**EXERCISE DIRECTIONS**
Please repeat every line of the records below word for word, keeping the order unchanged.

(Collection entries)
/---
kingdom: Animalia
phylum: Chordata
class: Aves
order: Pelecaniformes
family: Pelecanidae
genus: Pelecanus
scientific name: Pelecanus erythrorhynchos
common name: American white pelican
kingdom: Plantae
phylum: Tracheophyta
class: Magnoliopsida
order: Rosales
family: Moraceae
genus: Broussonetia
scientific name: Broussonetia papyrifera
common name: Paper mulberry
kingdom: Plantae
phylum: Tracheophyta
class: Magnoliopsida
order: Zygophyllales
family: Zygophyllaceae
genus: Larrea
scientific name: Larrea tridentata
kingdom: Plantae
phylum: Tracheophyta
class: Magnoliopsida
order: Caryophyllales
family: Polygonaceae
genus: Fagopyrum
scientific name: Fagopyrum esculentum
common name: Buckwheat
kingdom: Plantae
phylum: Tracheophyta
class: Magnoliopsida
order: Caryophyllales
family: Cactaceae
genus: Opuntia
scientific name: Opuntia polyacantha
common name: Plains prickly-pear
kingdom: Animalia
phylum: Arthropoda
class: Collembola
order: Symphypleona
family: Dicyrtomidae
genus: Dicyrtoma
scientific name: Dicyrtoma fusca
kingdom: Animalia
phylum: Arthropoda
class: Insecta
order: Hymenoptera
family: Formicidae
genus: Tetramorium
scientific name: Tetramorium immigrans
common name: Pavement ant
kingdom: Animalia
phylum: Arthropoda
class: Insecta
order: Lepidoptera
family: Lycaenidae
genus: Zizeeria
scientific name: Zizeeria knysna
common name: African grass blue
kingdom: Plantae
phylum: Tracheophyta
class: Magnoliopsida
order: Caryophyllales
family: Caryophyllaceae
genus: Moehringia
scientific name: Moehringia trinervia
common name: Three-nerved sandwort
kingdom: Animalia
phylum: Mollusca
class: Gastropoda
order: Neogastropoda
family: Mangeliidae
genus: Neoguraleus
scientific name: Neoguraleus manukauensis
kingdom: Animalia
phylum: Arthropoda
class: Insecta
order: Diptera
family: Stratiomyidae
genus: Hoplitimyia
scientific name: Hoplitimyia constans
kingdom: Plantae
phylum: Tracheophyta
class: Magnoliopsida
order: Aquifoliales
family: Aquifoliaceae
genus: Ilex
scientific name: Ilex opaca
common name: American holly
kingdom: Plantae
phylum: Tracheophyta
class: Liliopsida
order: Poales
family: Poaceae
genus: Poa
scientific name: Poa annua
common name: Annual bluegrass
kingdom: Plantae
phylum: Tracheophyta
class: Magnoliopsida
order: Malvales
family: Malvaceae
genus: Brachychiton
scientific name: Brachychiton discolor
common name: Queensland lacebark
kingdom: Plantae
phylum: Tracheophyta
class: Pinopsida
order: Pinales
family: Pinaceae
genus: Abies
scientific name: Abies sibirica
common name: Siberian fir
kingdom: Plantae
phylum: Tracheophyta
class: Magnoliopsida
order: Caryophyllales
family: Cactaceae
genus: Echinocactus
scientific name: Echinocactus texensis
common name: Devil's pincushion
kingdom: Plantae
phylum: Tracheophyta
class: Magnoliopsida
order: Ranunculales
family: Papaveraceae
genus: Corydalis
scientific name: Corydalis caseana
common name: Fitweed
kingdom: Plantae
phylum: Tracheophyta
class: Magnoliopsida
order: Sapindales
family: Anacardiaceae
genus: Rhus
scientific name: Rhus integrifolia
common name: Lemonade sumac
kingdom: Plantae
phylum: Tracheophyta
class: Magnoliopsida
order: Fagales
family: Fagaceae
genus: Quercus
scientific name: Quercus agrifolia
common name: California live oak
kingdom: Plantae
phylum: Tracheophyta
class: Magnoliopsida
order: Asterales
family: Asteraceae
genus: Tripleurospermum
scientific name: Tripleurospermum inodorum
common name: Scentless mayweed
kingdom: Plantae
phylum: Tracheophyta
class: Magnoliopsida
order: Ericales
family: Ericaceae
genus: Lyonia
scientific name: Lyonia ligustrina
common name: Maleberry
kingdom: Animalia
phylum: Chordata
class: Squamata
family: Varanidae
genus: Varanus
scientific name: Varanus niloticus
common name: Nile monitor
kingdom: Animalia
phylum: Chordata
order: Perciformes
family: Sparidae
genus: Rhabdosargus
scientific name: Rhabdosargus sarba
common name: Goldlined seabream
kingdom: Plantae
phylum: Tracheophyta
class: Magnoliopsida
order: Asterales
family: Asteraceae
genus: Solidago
\---
**RESULT BELOW**
kingdom: Animalia
phylum: Chordata
class: Aves
order: Pelecaniformes
family: Pelecanidae
genus: Pelecanus
scientific name: Pelecanus erythrorhynchos
common name: American white pelican
kingdom: Plantae
phylum: Tracheophyta
class: Magnoliopsida
order: Rosales
family: Moraceae
genus: Broussonetia
scientific name: Broussonetia papyrifera
common name: Paper mulberry
kingdom: Plantae
phylum: Tracheophyta
class: Magnoliopsida
order: Zygophyllales
family: Zygophyllaceae
genus: Larrea
scientific name: Larrea tridentata
kingdom: Plantae
phylum: Tracheophyta
class: Magnoliopsida
order: Caryophyllales
family: Polygonaceae
genus: Fagopyrum
scientific name: Fagopyrum esculentum
common name: Buckwheat
kingdom: Plantae
phylum: Tracheophyta
class: Magnoliopsida
order: Caryophyllales
family: Cactaceae
genus: Opuntia
scientific name: Opuntia polyacantha
common name: Plains prickly-pear
kingdom: Animalia
phylum: Arthropoda
class: Collembola
order: Symphypleona
family: Dicyrtomidae
genus: Dicyrtoma
scientific name: Dicyrtoma fusca
kingdom: Animalia
phylum: Arthropoda
class: Insecta
order: Hymenoptera
family: Formicidae
genus: Tetramorium
scientific name: Tetramorium immigrans
common name: Pavement ant
kingdom: Animalia
phylum: Arthropoda
class: Insecta
order: Lepidoptera
family: Lycaenidae
genus: Zizeeria
scientific name: Zizeeria knysna
common name: African grass blue
kingdom: Plantae
phylum: Tracheophyta
class: Magnoliopsida
order: Caryophyllales
family: Caryophyllaceae
genus: Moehringia
scientific name: Moehringia trinervia
common name: Three-nerved sandwort
kingdom: Animalia
phylum: Mollusca
class: Gastropoda
order: Neogastropoda
family: Mangeliidae
genus: Neoguraleus
scientific name: Neoguraleus manukauensis
kingdom: Animalia
phylum: Arthropoda
class: Insecta
order: Diptera
family: Stratiomyidae
genus: Hoplitimyia
scientific name: Hoplitimyia constans
kingdom: Plantae
phylum: Tracheophyta
class: Magnoliopsida
order: Aquifoliales
family: Aquifoliaceae
genus: Ilex
scientific name: Ilex opaca
common name: American holly
kingdom: Plantae
phylum: Tracheophyta
class: Liliopsida
order: Poales
family: Poaceae
genus: Poa
scientific name: Poa annua
common name: Annual bluegrass
kingdom: Plantae
phylum: Tracheophyta
class: Magnoliopsida
order: Malvales
family: Malvaceae
genus: Brachychiton
scientific name: Brachychiton discolor
common name: Queensland lacebark
kingdom: Plantae
phylum: Tracheophyta
class: Pinopsida
order: Pinales
family: Pinaceae
genus: Abies
scientific name: Abies sibirica
common name: Siberian fir
kingdom: Plantae
phylum: Tracheophyta
class: Magnoliopsida
order: Caryophyllales
family: Cactaceae
genus: Echinocactus
scientific name: Echinocactus texensis
common name: Devil's pincushion
kingdom: Plantae
phylum: Tracheophyta
class: Magnoliopsida
order: Ranunculales
family: Papaveraceae
genus: Corydalis
scientific name: Corydalis caseana
common name: Fitweed
kingdom: Plantae
phylum: Tracheophyta
class: Magnoliopsida
order: Sapindales
family: Anacardiaceae
genus: Rhus
scientific name: Rhus integrifolia
common name: Lemonade sumac
kingdom: Plantae
phylum: Tracheophyta
class: Magnoliopsida
order: Fagales
family: Fagaceae
genus: Quercus
scientific name: Quercus agrifolia
common name: California live oak
kingdom: Plantae
phylum: Tracheophyta
class: Magnoliopsida
order: Asterales
family: Asteraceae
genus: Tripleurospermum
scientific name: Tripleurospermum inodorum
common name: Scentless mayweed
kingdom: Plantae
phylum: Tracheophyta
class: Magnoliopsida
order: Ericales
family: Ericaceae
genus: Lyonia
scientific name: Lyonia ligustrina
common name: Maleberry
kingdom: Animalia
phylum: Chordata
class: Squamata
family: Varanidae
genus: Varanus
scientific name: Varanus niloticus
common name: Nile monitor
kingdom: Animalia
phylum: Chordata
order: Perciformes
family: Sparidae
genus: Rhabdosargus
scientific name: Rhabdosargus sarba
common name: Goldlined seabream
kingdom: Plantae
phylum: Tracheophyta
class: Magnoliopsida
order: Asterales
family: Asteraceae
genus: Solidago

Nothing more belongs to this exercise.